* **練習文本**
簡介
圖像分類對網絡結構的要求,一個是精度,另一個是速度。這兩個需求推動了網絡結構的發展。
- resneXt:分組卷積,降低了網絡參數個數。
- densenet:密集的跳連接。
- mobilenet:標准卷積分解成深度卷積和逐點卷積,即深度分離卷積。
- SENet:注意力機制。
簡單起見,使用了[1]的代碼,注釋掉 layer4,作為基本框架resnet14。然后改變局部結構,驗證分類效果。
實驗結果
GPU:gtx1070
超參數:epochs=80,lr=0.001,optim=Adam
數據集:cifar10,batch_size=100
分組卷積
# 3x3 convolution with grouping
def conv3x3(in_channels, out_channels, stride=1, groups=1):
return nn.Conv2d(in_channels, out_channels, kernel_size=3,
stride=stride, padding=1, bias=False,groups=groups)

* **附相機內參的場景照片組**
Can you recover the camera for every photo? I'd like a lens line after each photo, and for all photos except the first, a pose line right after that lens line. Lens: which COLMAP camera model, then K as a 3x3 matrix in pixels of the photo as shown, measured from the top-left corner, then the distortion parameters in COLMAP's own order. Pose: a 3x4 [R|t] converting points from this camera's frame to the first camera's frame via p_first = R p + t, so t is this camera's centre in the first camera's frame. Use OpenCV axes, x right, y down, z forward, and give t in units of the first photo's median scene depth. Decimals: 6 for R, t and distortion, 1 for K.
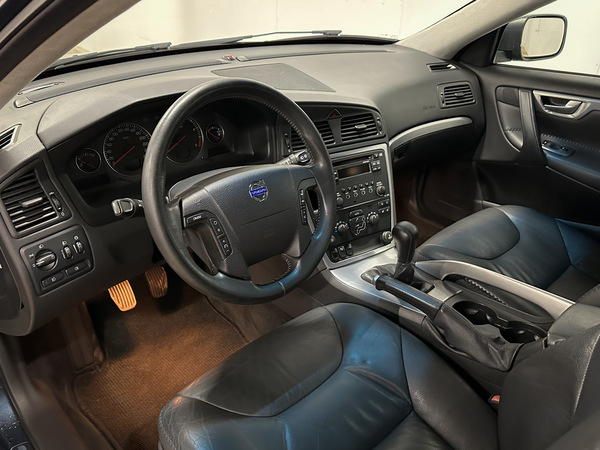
lens RADIAL K [[499.3, 0, 303.0], [0, 499.3, 220.9], [0, 0, 1]] dist [0.076780, -0.014769]
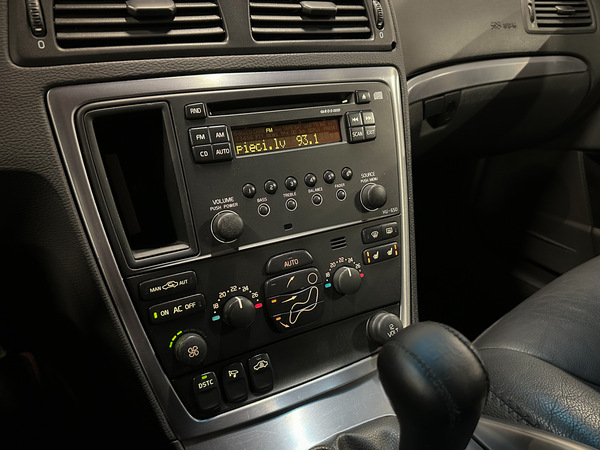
lens RADIAL K [[463.2, 0, 302.5], [0, 463.2, 225.3], [0, 0, 1]] dist [0.014252, -0.003275]
pose [[0.994416, 0.049132, -0.093400, 0.138350], [-0.048714, 0.998790, 0.006743, -0.040276], [0.093619, -0.002156, 0.995606, 0.673733]]
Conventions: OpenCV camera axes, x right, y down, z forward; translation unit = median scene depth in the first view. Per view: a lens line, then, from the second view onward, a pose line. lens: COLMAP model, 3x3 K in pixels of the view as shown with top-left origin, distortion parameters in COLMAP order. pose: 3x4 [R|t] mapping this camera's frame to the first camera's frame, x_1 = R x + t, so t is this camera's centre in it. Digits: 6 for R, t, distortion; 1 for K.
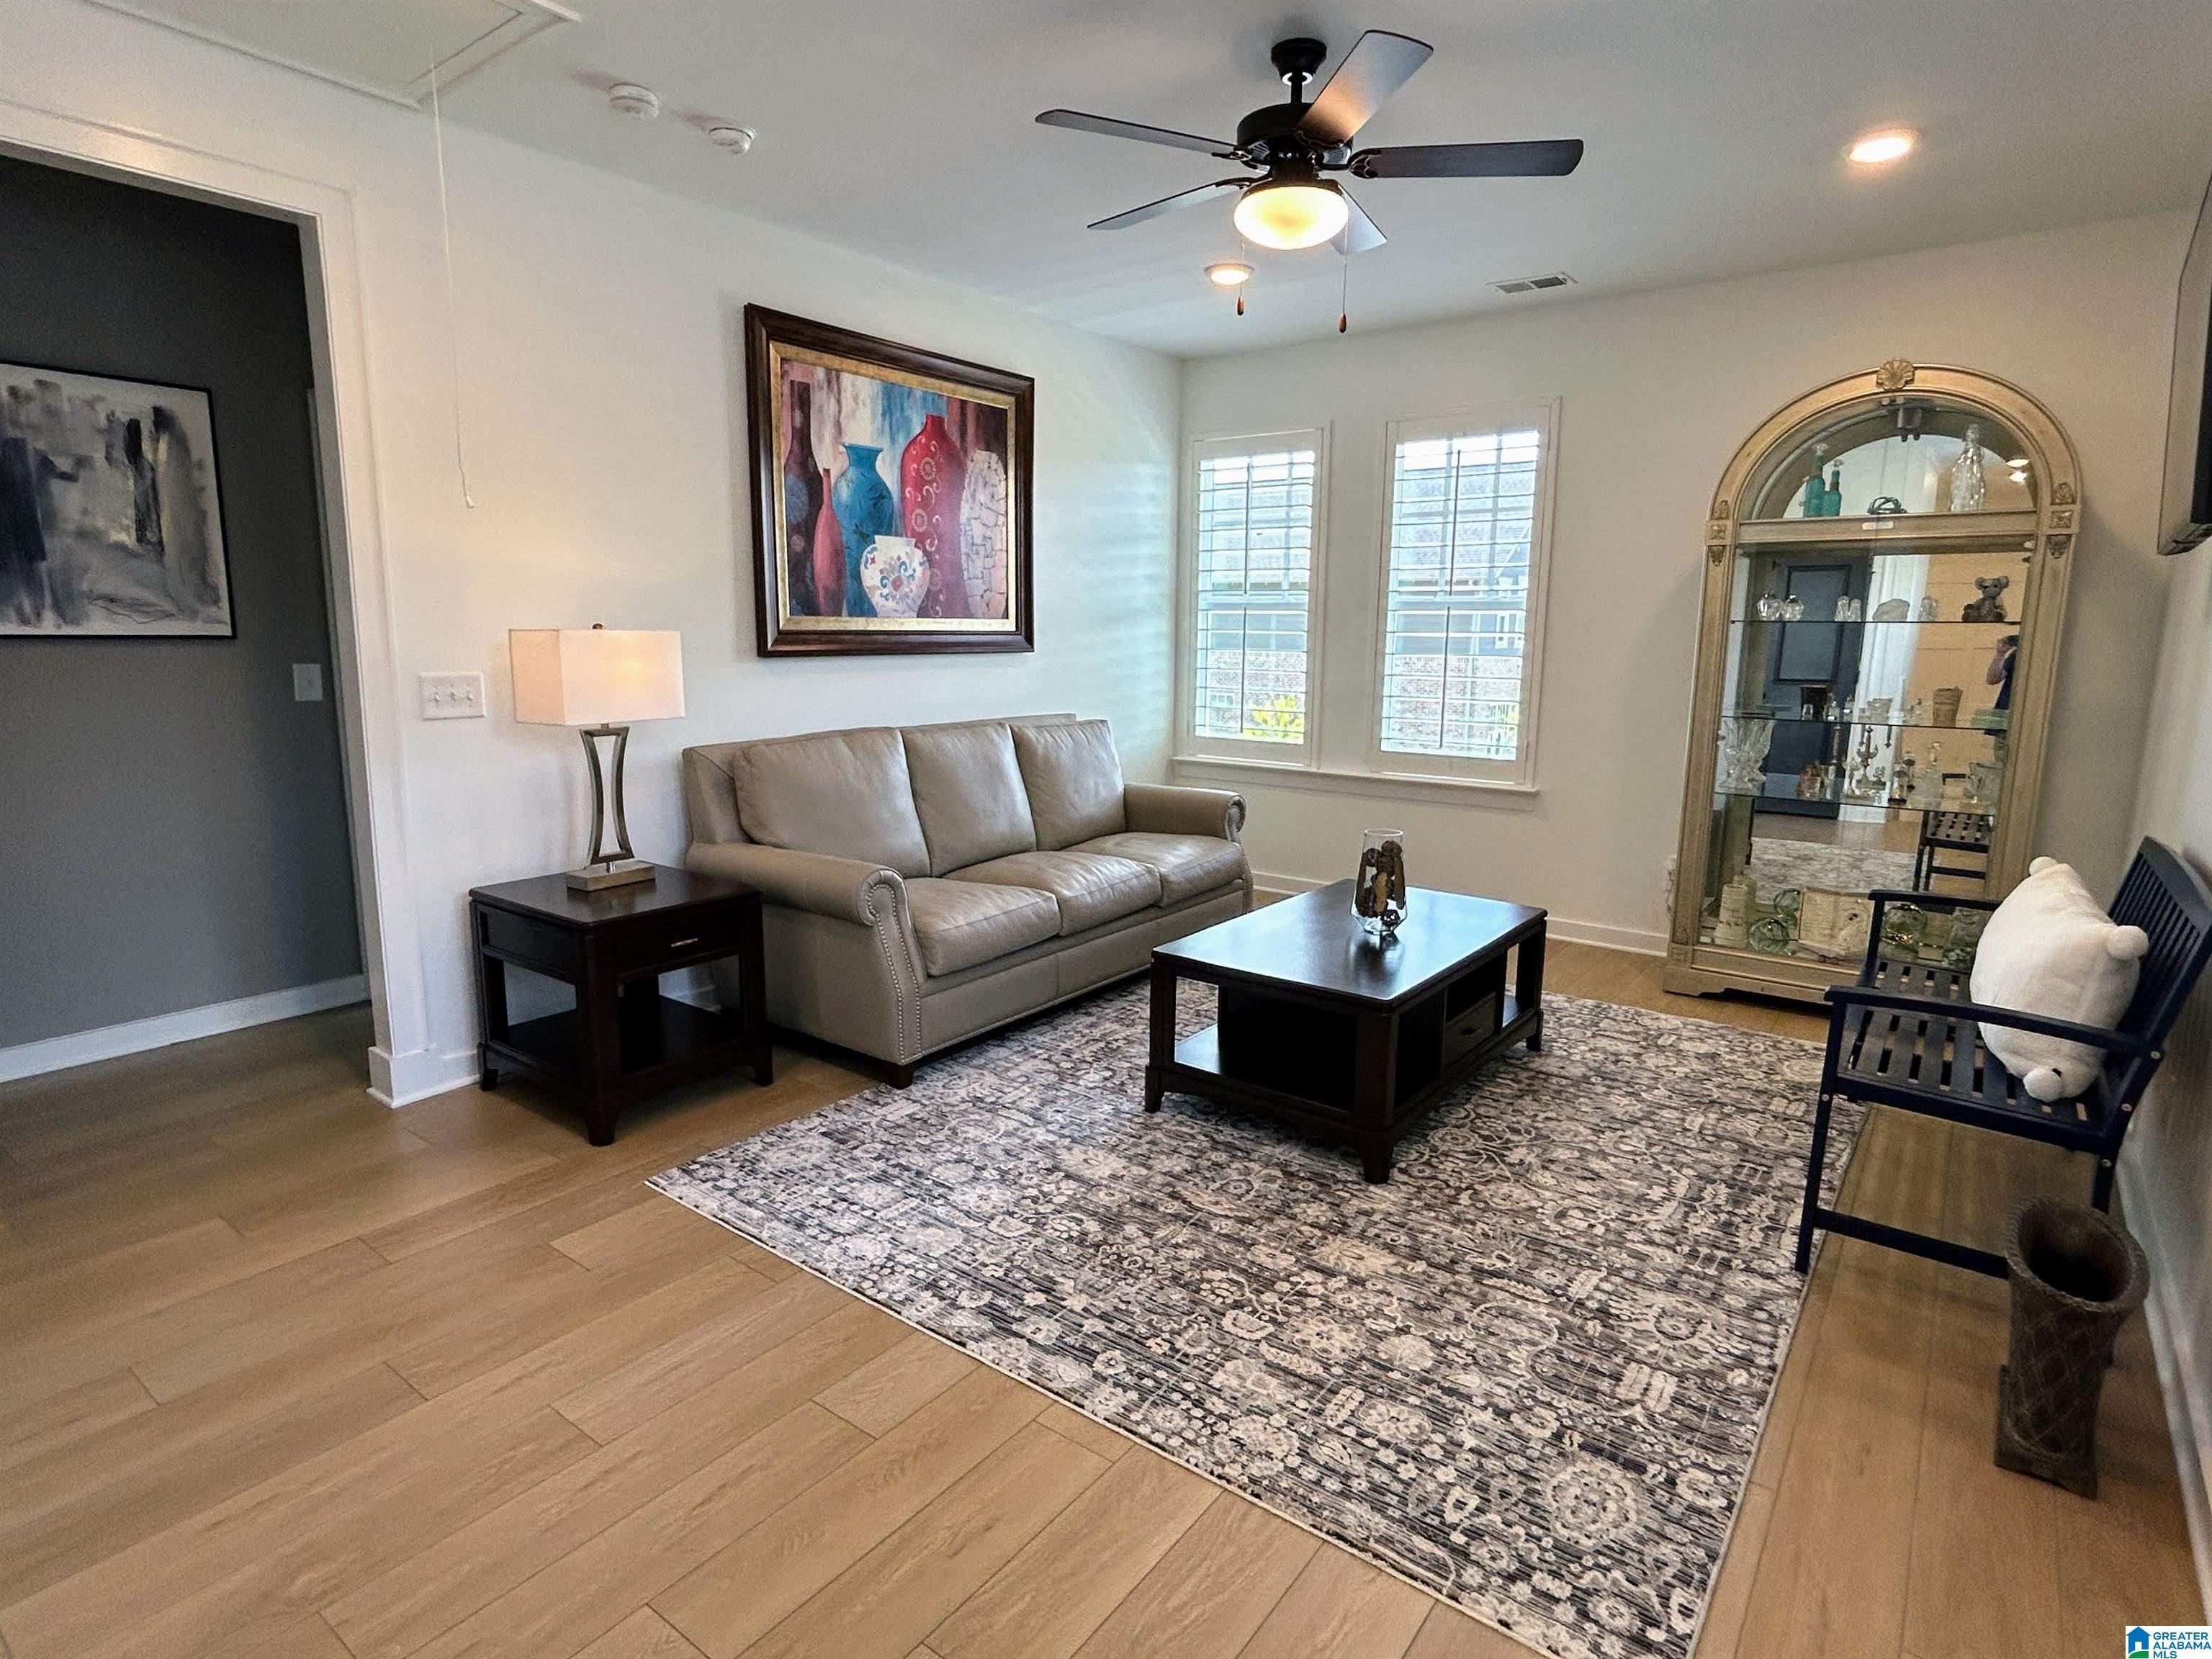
lens RADIAL K [[1174.4, 0, 1102.9], [0, 1174.4, 830.1], [0, 0, 1]] dist [0.003897, 0.002410]
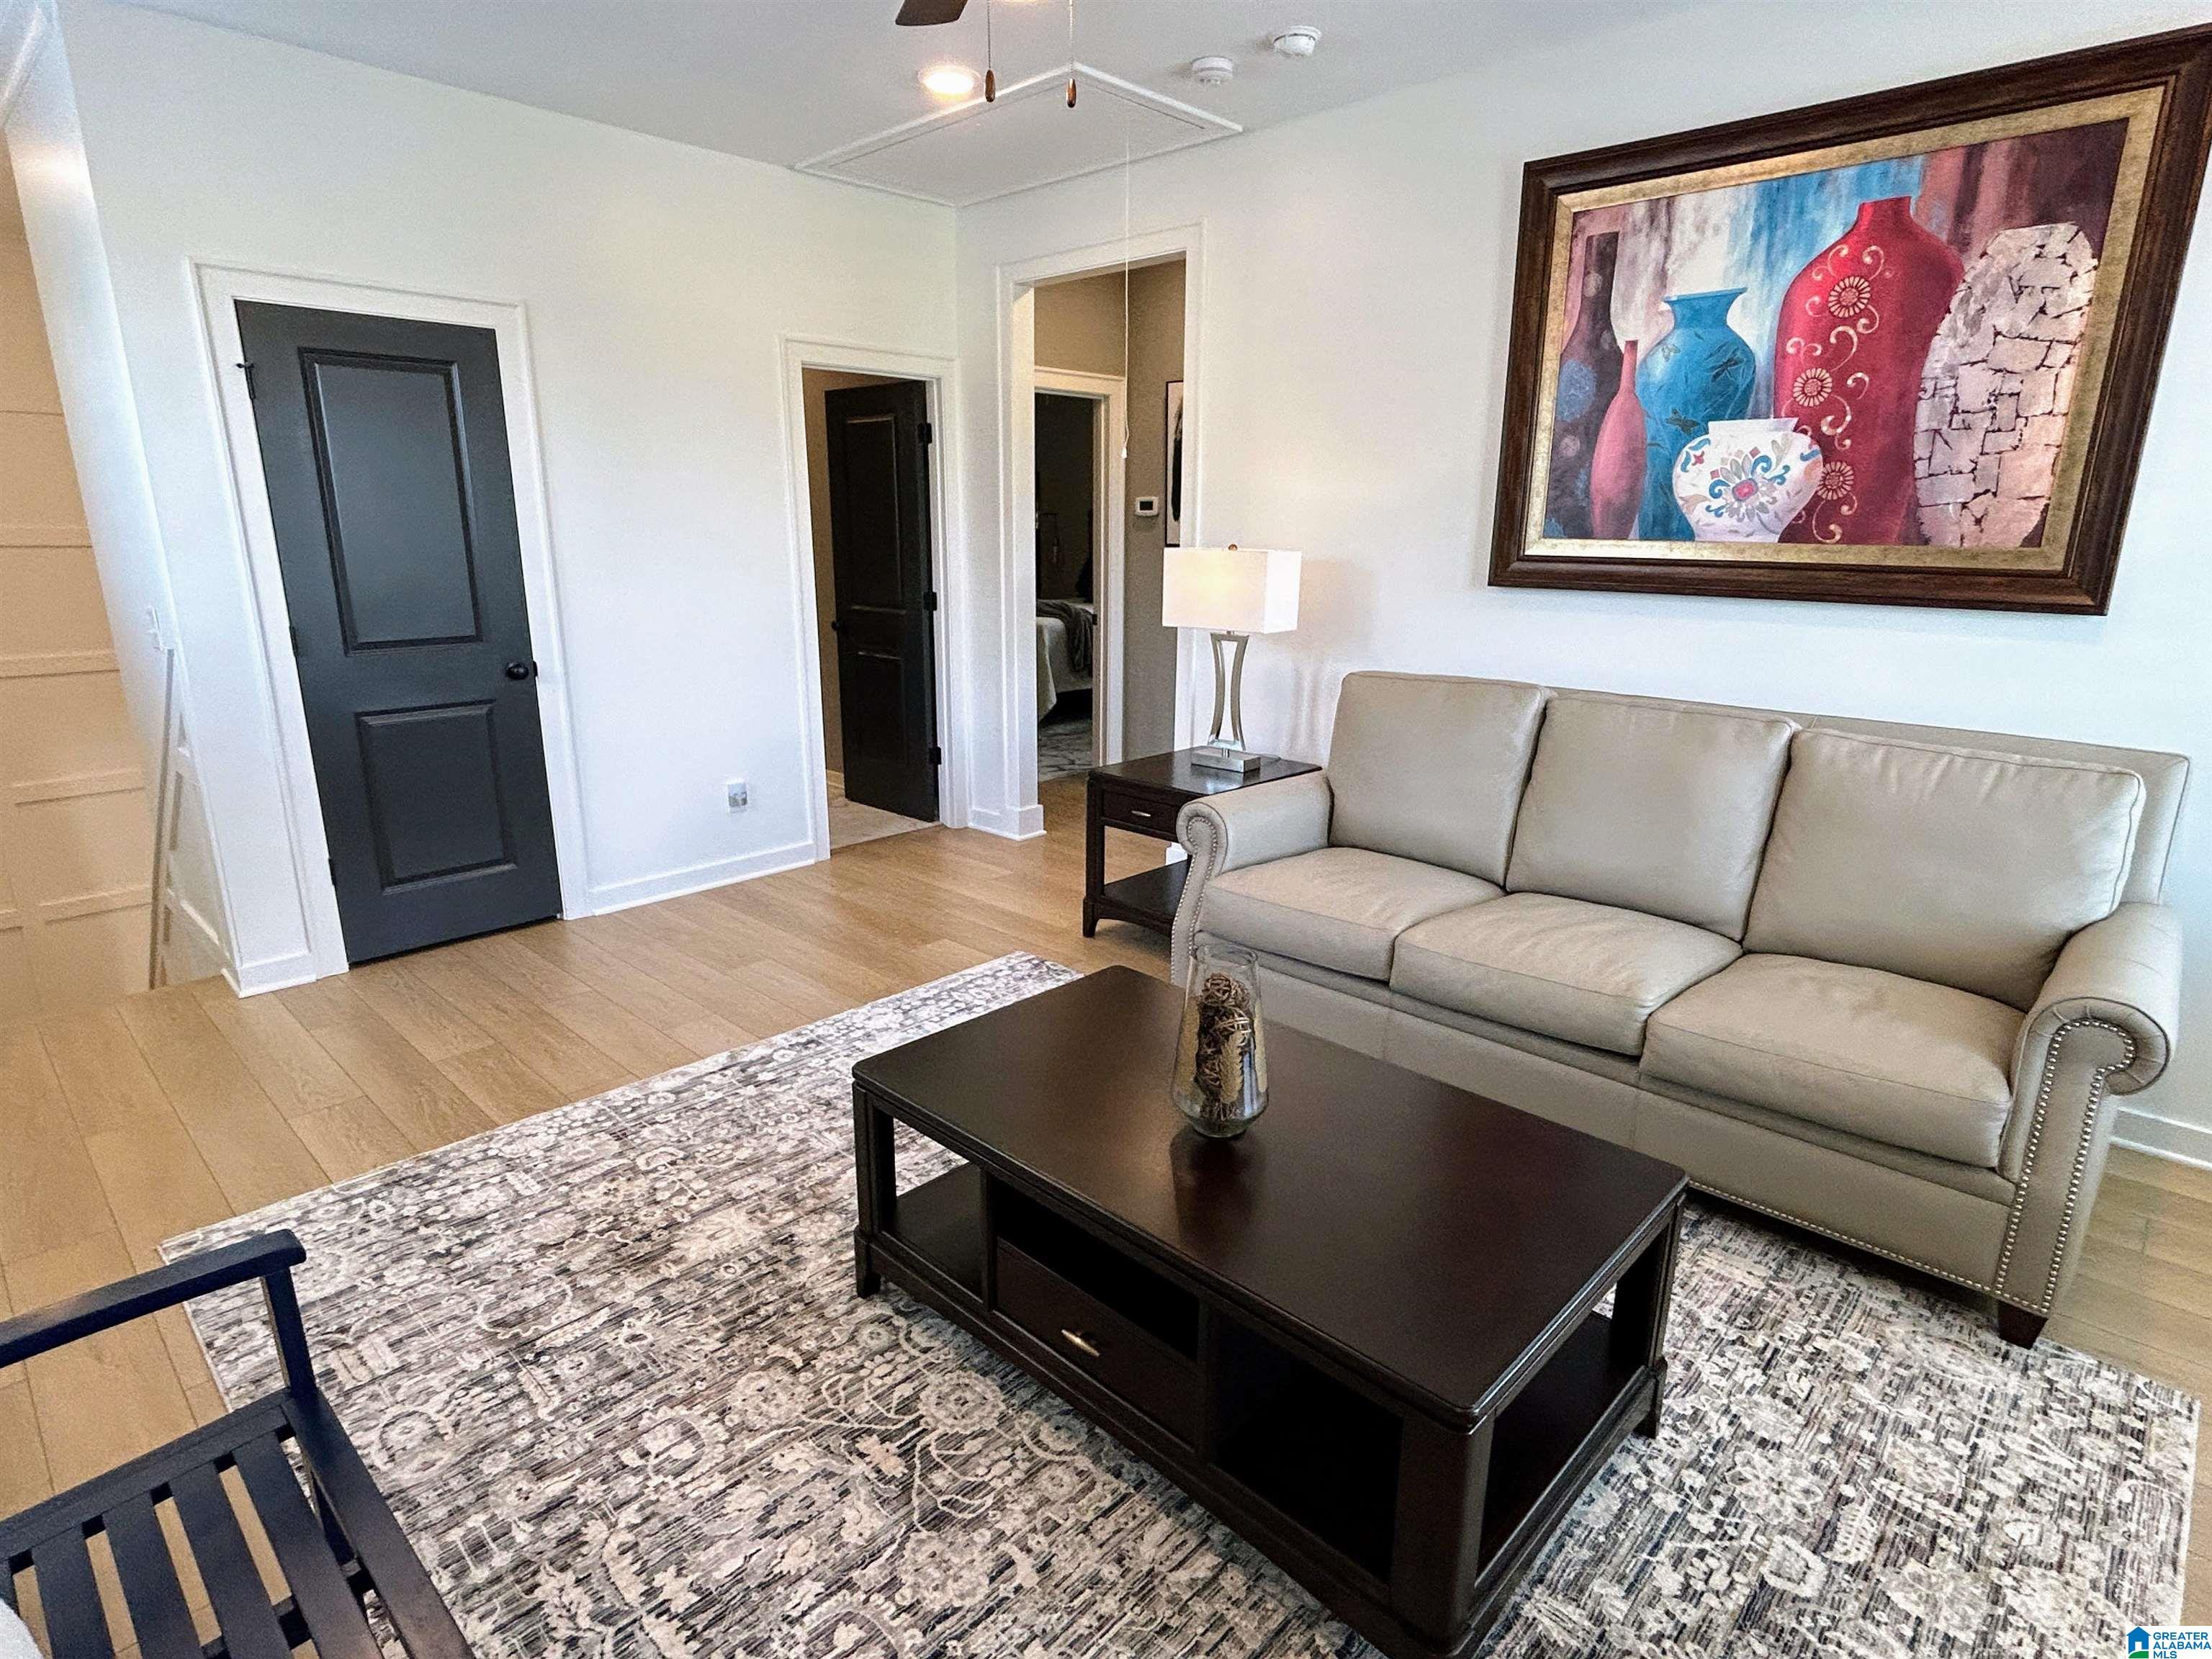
lens RADIAL K [[1174.4, 0, 1105.4], [0, 1174.4, 824.0], [0, 0, 1]] dist [0.003897, 0.002410]
pose [[-0.112163, 0.244015, -0.963263, 0.608912], [-0.177725, 0.948823, 0.261051, -0.151772], [0.977667, 0.200476, -0.063055, 0.784837]]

* **任務 1**
請列出練習文本中以短橫線逐條列舉的全部網絡結構名稱。
* **任務 2**
請原樣輸出練習文本中從「- resneXt:分組卷積,降低了網絡參數個數。」到「stride=stride, padding=1, bias=False,groups=groups)」的一段。
上述資料行與本練習無關。

* **回答 1**
resneXt、densenet、mobilenet、SENet

* **回答 2**
- resneXt:分組卷積,降低了網絡參數個數。
- densenet:密集的跳連接。
- mobilenet:標准卷積分解成深度卷積和逐點卷積,即深度分離卷積。
- SENet:注意力機制。
簡單起見,使用了[1]的代碼,注釋掉 layer4,作為基本框架resnet14。然后改變局部結構,驗證分類效果。
實驗結果
GPU:gtx1070
超參數:epochs=80,lr=0.001,optim=Adam
數據集:cifar10,batch_size=100
分組卷積
# 3x3 convolution with grouping
def conv3x3(in_channels, out_channels, stride=1, groups=1):
return nn.Conv2d(in_channels, out_channels, kernel_size=3,
stride=stride, padding=1, bias=False,groups=groups)